### Task prompt
Format the stretch from the line containing "At which category" through the line containing "Inflammatory-Mac" in the entries below as a Markdown table with the columns Row and Line, numbering each row and leaving out blank lines.

### Task inputs
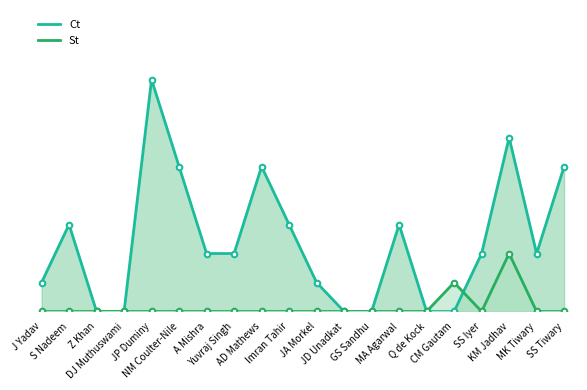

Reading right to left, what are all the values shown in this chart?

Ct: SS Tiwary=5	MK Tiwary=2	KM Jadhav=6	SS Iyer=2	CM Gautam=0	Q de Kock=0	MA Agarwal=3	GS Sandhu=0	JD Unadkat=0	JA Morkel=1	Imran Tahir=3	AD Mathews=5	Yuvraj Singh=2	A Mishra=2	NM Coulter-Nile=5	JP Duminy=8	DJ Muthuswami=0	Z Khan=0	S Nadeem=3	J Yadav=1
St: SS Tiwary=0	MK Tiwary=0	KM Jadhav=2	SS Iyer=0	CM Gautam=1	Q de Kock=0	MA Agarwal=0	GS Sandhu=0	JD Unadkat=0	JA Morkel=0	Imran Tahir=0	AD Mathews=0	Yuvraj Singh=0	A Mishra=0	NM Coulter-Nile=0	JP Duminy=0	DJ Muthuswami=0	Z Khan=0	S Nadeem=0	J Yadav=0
---
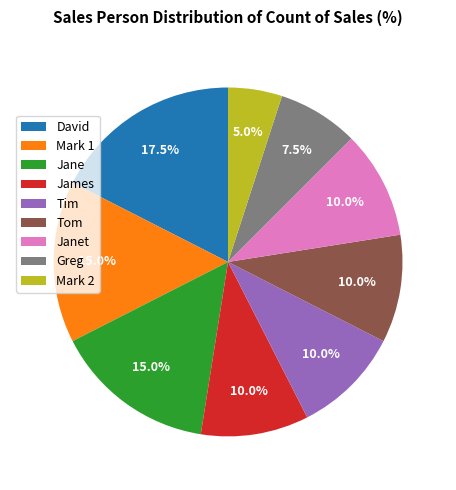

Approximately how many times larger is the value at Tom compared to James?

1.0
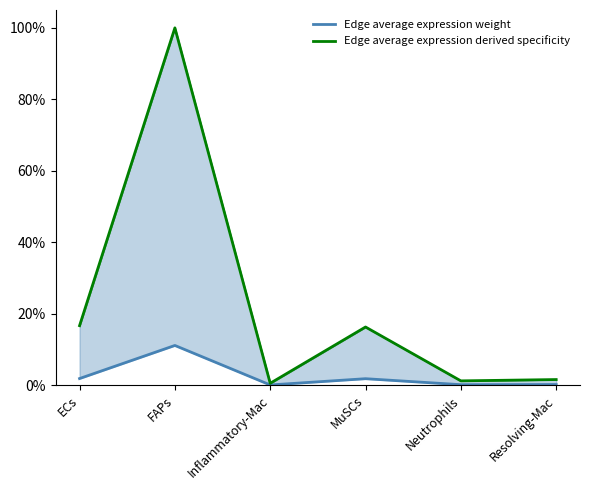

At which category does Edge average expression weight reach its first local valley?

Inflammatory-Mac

### Exercise result
| Row | Line |
|---|---|
| 1 | At which category does Edge average expression weight reach its first local valley? |
| 2 | Inflammatory-Mac |